> [Task description] What is the number of lines in the listing below that contain the string "Quarterly"? Give that number only.

> [Given records]
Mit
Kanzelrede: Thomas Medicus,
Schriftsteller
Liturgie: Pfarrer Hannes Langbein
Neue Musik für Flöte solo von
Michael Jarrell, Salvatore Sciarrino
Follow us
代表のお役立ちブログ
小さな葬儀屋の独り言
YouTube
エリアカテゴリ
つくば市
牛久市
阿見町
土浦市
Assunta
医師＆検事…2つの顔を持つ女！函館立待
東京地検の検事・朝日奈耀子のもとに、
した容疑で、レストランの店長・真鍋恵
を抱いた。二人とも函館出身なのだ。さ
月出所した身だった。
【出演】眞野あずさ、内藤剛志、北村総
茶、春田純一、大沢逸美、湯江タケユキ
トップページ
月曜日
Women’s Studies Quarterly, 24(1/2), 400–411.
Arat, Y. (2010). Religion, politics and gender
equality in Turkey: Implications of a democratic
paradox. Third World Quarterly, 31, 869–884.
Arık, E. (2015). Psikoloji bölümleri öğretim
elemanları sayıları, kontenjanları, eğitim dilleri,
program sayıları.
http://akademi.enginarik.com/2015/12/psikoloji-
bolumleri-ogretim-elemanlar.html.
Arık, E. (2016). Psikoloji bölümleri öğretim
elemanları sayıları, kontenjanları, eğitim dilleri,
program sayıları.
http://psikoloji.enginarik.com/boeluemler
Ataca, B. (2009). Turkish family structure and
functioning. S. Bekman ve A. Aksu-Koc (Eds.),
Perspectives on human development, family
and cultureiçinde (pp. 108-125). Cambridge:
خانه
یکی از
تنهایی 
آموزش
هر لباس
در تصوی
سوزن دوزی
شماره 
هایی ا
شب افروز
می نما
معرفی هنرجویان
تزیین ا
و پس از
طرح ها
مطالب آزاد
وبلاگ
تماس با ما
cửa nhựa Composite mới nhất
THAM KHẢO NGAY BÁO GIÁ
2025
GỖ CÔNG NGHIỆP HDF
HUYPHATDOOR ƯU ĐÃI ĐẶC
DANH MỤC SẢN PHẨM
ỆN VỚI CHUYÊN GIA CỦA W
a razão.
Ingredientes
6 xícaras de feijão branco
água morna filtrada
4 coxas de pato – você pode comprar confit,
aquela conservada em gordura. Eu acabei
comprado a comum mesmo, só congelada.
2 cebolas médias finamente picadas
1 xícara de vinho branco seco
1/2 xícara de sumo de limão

> [Finished task] 2